The European Data Protection Supervisor (“EDPS”) issued an Opinion on coherent enforcement of fundamental rights in the age of big data”. This is an update to the EDPS’ Preliminary Opinion in 2014 on “Privacy and competitiveness in the age of big data”. The Preliminary Opinion observed a tendency for EU rules of data protection, consumer protection, and antitrust enforcement and merger control to be applied in “silos”. The new Opinion develops the notion and suggests that the Digital Single Market Strategy provides an opportunity for a “coherent approach”, and makes recommendations to support this.

New data-driven technologies and services are important for economic growth, which have become reliant on the “covert tracking” of individuals who are likely unaware of the tracking. There is the danger that larger companies may be able to block smaller companies from entering the market. This might also have the knock-on effect of creating an imbalance between the providers and consumers which may ultimately impact on choice, innovation and the protection of their personal data.

When considering the rights and freedoms set out in the Charter of Fundamental Rights of the EU – including the right to privacy, the protection of personal data and freedom of expression – it has been recognised that these rights are “threatened by normative behaviour and standards that now prevail in cyberspace.” So the latest Opinion encourages regulators to engage in dialogue and share lessons learned to work collaboratively and uphold the interests of individuals and society in the ever-growing digital environment.
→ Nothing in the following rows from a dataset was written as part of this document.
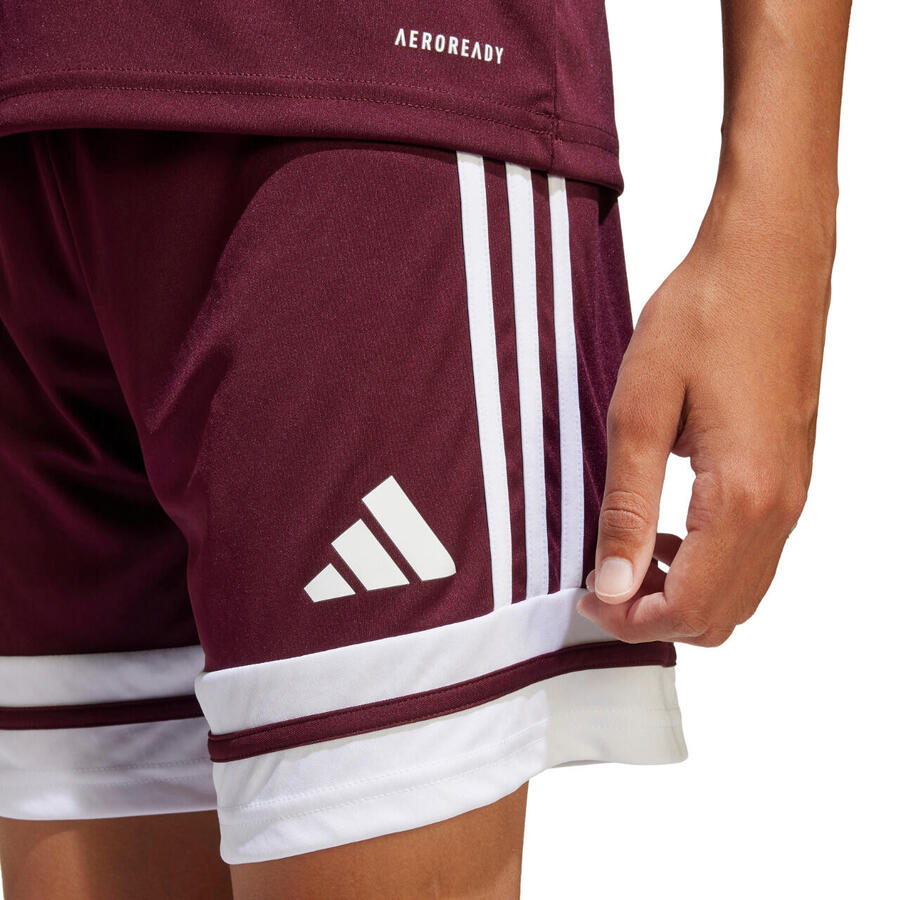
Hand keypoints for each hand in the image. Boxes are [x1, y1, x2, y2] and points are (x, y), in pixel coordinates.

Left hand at [578, 188, 833, 646]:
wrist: (769, 256)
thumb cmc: (705, 317)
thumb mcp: (640, 412)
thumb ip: (627, 507)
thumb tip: (613, 585)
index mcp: (742, 496)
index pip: (688, 607)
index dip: (630, 620)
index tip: (585, 599)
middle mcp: (782, 507)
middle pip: (720, 615)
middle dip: (656, 618)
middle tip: (601, 585)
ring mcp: (794, 493)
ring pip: (742, 592)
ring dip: (682, 594)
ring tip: (627, 559)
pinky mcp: (791, 475)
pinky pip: (754, 553)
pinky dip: (708, 566)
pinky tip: (667, 530)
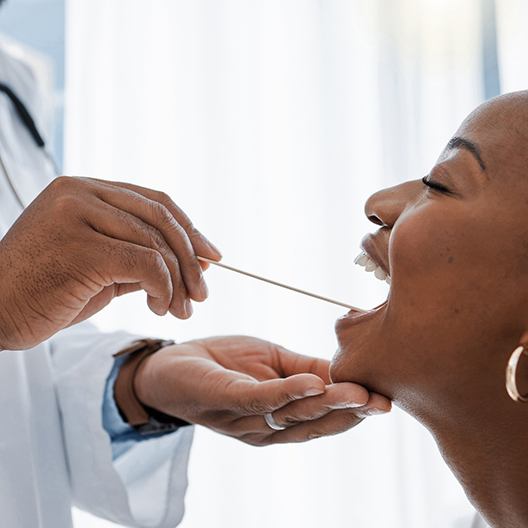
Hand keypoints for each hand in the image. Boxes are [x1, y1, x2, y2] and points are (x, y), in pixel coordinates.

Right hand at [0, 176, 220, 349]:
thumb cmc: (45, 291)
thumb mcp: (101, 267)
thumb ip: (141, 256)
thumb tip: (197, 260)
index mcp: (84, 190)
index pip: (154, 202)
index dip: (189, 228)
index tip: (212, 255)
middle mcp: (81, 193)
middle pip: (161, 218)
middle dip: (191, 258)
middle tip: (203, 293)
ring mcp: (78, 215)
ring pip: (156, 243)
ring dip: (178, 282)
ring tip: (181, 310)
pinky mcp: (82, 246)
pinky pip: (146, 263)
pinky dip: (163, 288)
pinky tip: (159, 307)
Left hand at [133, 336, 390, 445]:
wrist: (172, 365)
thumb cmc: (223, 363)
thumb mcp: (271, 360)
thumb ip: (305, 368)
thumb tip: (342, 370)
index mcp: (280, 417)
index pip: (323, 416)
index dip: (354, 410)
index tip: (385, 401)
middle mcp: (267, 426)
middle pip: (314, 422)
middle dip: (349, 412)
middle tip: (382, 403)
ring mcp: (247, 416)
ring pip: (293, 413)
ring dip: (327, 403)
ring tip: (359, 394)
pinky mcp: (227, 398)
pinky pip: (260, 398)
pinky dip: (288, 392)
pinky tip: (313, 384)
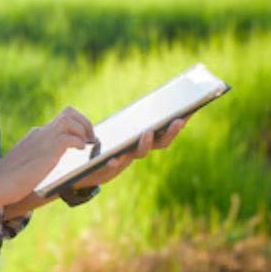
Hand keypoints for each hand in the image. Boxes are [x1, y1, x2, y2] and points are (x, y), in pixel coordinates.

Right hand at [0, 106, 97, 205]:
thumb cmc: (10, 179)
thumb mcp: (26, 162)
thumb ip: (36, 157)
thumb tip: (44, 162)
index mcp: (37, 135)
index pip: (61, 120)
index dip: (76, 126)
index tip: (83, 138)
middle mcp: (41, 132)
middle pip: (69, 112)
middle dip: (85, 122)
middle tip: (91, 138)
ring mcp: (44, 139)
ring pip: (71, 120)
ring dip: (85, 130)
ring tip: (89, 144)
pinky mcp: (48, 150)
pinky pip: (71, 138)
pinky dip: (78, 142)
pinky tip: (79, 151)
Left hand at [67, 114, 191, 193]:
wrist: (81, 171)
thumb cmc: (102, 148)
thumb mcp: (116, 131)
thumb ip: (129, 120)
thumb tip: (146, 100)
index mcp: (140, 143)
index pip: (165, 134)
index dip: (177, 125)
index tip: (189, 111)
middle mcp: (135, 153)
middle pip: (159, 144)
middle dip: (170, 132)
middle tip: (178, 120)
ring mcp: (123, 162)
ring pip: (138, 154)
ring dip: (145, 143)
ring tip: (148, 132)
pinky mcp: (105, 171)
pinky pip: (111, 167)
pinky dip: (113, 163)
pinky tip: (113, 158)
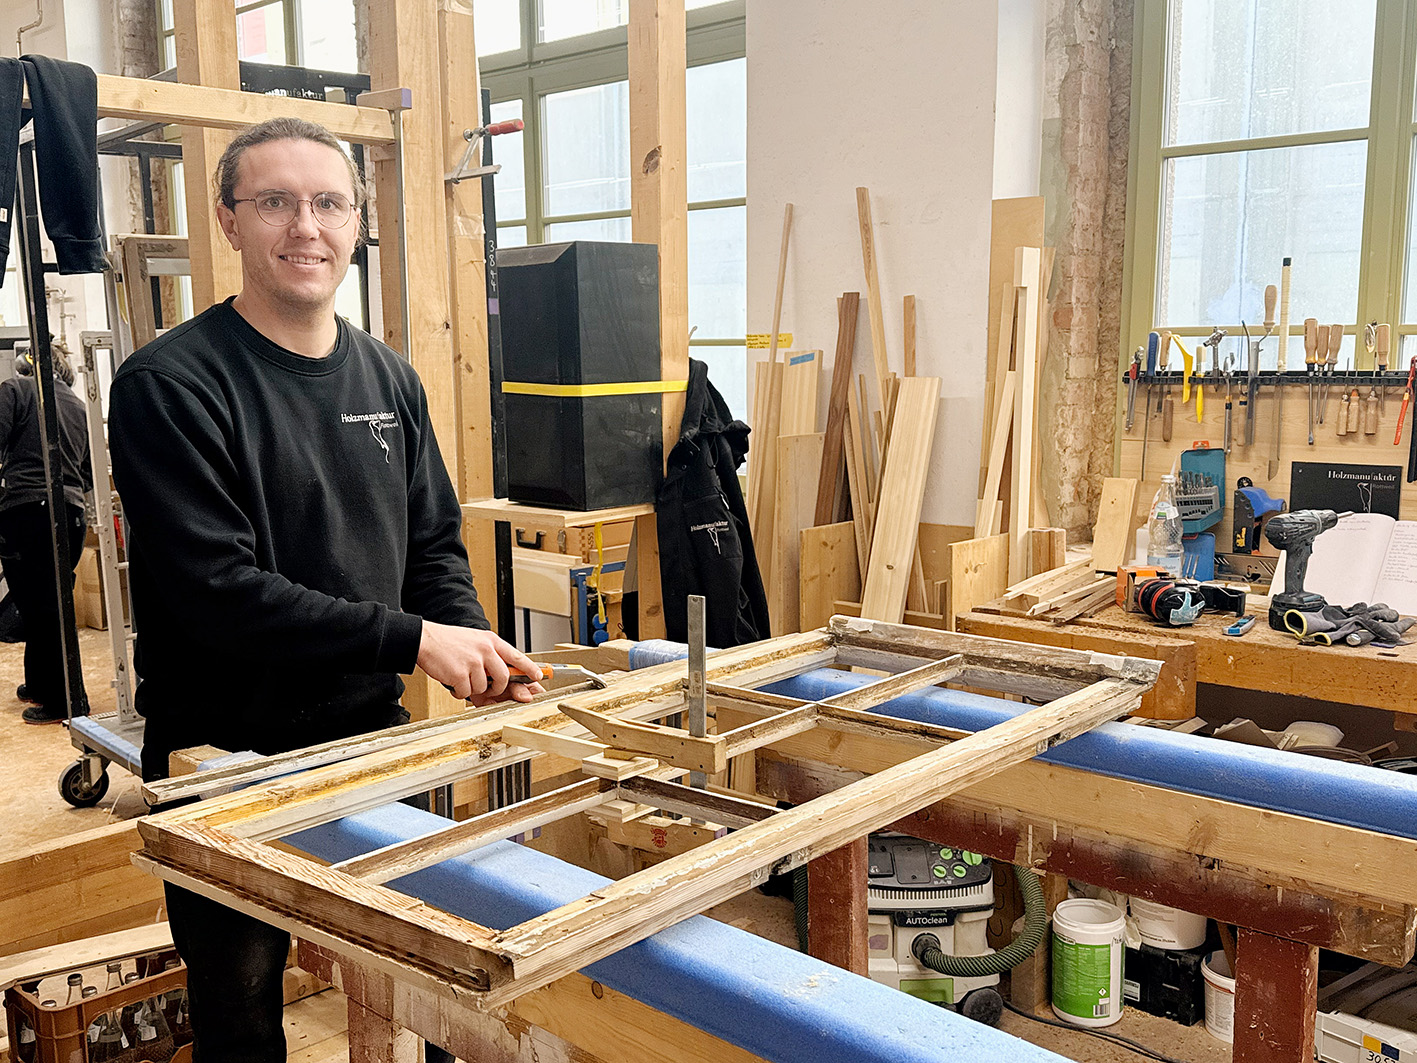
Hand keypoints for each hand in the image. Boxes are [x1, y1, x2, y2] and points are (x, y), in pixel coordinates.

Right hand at [415, 622, 542, 704]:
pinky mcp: (460, 673)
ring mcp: (473, 662)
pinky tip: (452, 681)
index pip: (517, 656)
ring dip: (472, 688)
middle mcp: (485, 650)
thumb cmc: (448, 642)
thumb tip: (499, 682)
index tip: (538, 676)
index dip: (530, 668)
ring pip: (484, 688)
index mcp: (491, 641)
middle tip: (488, 689)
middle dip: (498, 689)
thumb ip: (489, 657)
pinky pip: (466, 693)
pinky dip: (459, 692)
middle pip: (504, 678)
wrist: (425, 639)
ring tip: (461, 678)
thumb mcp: (474, 642)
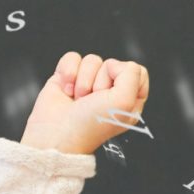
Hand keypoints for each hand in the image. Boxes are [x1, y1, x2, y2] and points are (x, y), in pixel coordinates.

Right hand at [19, 51, 149, 154]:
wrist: (56, 135)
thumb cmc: (91, 125)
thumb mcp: (124, 102)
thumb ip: (132, 75)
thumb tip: (113, 64)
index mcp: (129, 100)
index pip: (137, 71)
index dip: (125, 78)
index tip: (114, 95)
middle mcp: (109, 91)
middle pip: (112, 64)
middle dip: (100, 81)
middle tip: (92, 101)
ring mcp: (88, 83)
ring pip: (92, 60)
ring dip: (83, 81)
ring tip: (78, 99)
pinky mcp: (68, 78)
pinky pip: (72, 58)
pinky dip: (68, 73)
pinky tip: (66, 91)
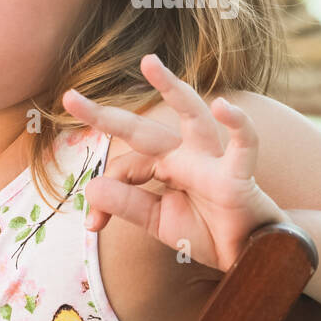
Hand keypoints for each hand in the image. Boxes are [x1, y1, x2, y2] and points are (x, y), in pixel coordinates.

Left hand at [61, 53, 288, 271]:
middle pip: (144, 130)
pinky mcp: (238, 174)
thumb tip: (91, 187)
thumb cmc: (210, 232)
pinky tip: (222, 106)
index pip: (127, 168)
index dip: (105, 197)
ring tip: (149, 63)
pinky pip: (243, 144)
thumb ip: (127, 204)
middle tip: (69, 97)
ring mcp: (212, 161)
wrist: (250, 256)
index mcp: (166, 168)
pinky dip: (238, 125)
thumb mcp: (158, 222)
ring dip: (173, 88)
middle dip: (108, 115)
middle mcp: (186, 156)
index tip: (93, 226)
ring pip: (192, 117)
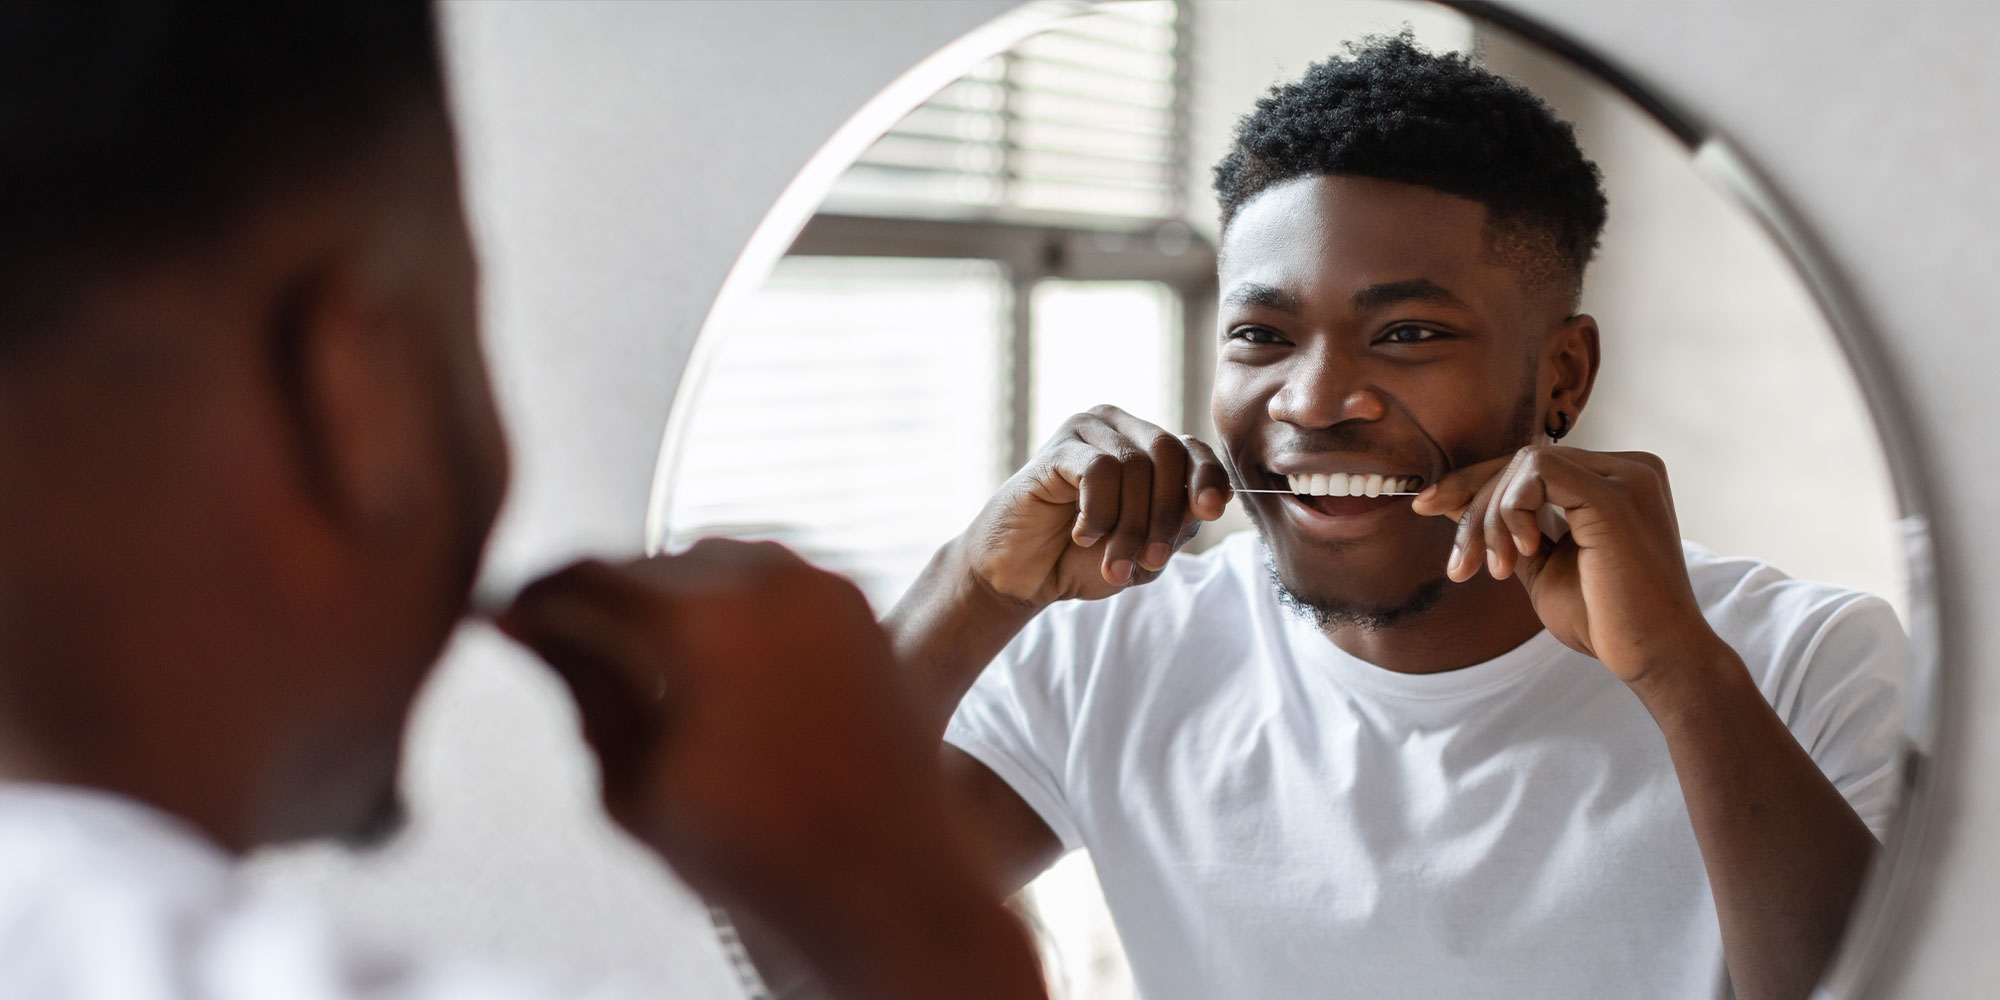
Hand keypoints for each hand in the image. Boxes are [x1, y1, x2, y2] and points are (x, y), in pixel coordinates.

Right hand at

The three key recommendations

1. “Better reflect the interests of the individual in big data mergers”

The EDPS recognised that, historically, EU merger control rules have focused on companies which meet certain turnover thresholds. The EDPS supports greater scrutiny of proposed acquisitions of less established digital companies, that may have collected large quantities of personal data which have not yet been monetised. This measure highlights the importance of personal data in digital sector mergers; so much so, it has been recommended that the rules should be interpreted, and at some point amended, to protect the rights to privacy, data protection and freedom of expression.

2. “A digital enforcement clearing house”

The Digital Clearing House (“DCH”) would provide a platform for enforcement of EU rights in the digital sector, allowing regulators to come together and discuss matters of common interest, such as:

  • The most appropriate legal regime for pursuing particular cases or complaints
  • Regulatory solutions for certain markets where personal data is a key input
  • Assessing the impact on an individual’s rights and the possibility of sanctions and available remedies
  • Identifying synergies and fostering cooperation between enforcement bodies and their mutual understanding

3. “An EU values-based common area on the web”

The EDPS proposes an online “common area” where individuals can interact without being tracked, and which respects their privacy rights. The benefits would be that it is free of charge and provides appropriate safeguards.


In the rise of Big Data technologies, this Opinion is a timely reminder that these opportunities require protections to be put in place so that an individual’s fundamental rights remain significant in this new digital age.

Will we see any change? In fact, we already have. On 29 September 2016, the EDPS and the European consumer organisation, the BEUC, hosted a conference to discuss the future of freedom of expression and privacy online and, specifically, the Opinion findings. So this shows that regulators and experts are already coming together to discuss these changes.

It is also promising to see that the recommendations are taking effect, with the EDPS announcing the launch of a DCH; input on where improvements could be made to the DCH has also been encouraged.